Мужчина (по нему было видно, что прожил он немало), пожал мне руку, кивнул, пожевал в раздумье губами и уселся в кресло напротив меня.

- Вы говорите, Ваша фамилия Малик? А чем занимается Ваш отец?

Я, не вдаваясь в подробности, рассказал, что ты кораблестроитель, и это, видно, успокоило старика. Когда остальные вопросы о моем путешествии и планах на каникулы были удовлетворены, в гостиную вошла женщина, с большой тарелкой дымящегося супу и большой кружкой молока.

- Ешьте, Вы, вероятно, голодны с дороги.

Я с жадностью набросился на суп, к которому мне подали еще большой кусок черного хлеба, и нашел его довольно вкусным. Молоко отлично утолило жажду, и я почувствовал себя намного лучше.

Старик представился как мистер Шеннон, приходской священник этого округа, а его жена – Марта – принимала роды у простых здешних женщин.
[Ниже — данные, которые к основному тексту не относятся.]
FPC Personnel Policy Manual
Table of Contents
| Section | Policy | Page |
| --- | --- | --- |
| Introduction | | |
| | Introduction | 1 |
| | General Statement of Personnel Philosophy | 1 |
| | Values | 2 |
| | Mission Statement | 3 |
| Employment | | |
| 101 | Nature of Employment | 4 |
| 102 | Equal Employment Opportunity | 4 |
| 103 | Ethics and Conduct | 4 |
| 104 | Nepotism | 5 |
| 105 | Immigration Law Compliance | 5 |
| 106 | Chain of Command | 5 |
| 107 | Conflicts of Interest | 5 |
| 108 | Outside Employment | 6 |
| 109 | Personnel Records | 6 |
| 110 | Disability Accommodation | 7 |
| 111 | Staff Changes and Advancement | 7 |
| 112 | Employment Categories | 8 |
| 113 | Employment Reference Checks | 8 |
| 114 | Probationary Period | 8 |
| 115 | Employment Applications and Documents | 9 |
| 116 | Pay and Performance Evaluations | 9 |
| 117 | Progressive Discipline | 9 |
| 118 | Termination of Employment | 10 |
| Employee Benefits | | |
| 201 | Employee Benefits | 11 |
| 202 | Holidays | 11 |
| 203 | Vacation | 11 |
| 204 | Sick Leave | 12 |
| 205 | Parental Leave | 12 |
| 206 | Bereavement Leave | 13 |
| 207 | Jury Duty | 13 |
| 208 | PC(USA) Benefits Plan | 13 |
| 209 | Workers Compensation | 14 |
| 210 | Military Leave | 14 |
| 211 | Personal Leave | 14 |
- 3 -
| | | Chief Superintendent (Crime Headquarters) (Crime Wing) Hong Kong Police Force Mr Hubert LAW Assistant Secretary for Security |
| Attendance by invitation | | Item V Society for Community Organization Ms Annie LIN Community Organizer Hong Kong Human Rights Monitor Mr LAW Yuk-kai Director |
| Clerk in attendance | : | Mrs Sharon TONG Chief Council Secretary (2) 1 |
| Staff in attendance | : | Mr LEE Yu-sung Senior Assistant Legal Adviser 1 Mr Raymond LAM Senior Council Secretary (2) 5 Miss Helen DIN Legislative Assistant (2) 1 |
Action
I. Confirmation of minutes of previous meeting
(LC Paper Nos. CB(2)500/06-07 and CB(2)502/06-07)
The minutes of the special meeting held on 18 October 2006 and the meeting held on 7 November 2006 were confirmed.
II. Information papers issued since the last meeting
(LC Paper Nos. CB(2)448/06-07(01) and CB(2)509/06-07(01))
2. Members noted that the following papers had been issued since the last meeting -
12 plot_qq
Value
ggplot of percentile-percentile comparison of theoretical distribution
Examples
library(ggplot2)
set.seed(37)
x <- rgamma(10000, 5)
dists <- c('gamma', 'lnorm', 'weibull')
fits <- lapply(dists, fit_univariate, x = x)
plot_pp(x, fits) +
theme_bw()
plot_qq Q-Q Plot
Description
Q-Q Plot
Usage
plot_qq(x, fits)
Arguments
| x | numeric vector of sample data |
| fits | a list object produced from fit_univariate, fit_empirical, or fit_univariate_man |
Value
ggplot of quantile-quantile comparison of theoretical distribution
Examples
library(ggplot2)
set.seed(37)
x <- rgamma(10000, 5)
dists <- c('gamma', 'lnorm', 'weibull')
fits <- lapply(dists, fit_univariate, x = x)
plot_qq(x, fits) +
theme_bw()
Своих детей у них не было.

Мы еще какое-то время поговорили, а потом было решено, что мне пора отправляться спать. Миссис Шеннон подала мне свечу и проводила на второй этаж в комнату на ночь. Комната была небольшой, плохо отапливаемой, но в ту ночь я был рад и этому. Не раздеваясь, чтобы было теплее, я лег на простую кровать и заснул беспробудным сном до самого утра.

С утра же со мной сделался жар. Это была простая простуда, но Вы, отец, знаете, как эта хворь высасывает все силы из организма! Я не мог подняться с постели, во всем теле была такая ужасная ломота, а голова казалась чугунной. Придя ко мне утром с чашкой кофе, миссис Шеннон испугалась за мной здоровье и позвала мужа.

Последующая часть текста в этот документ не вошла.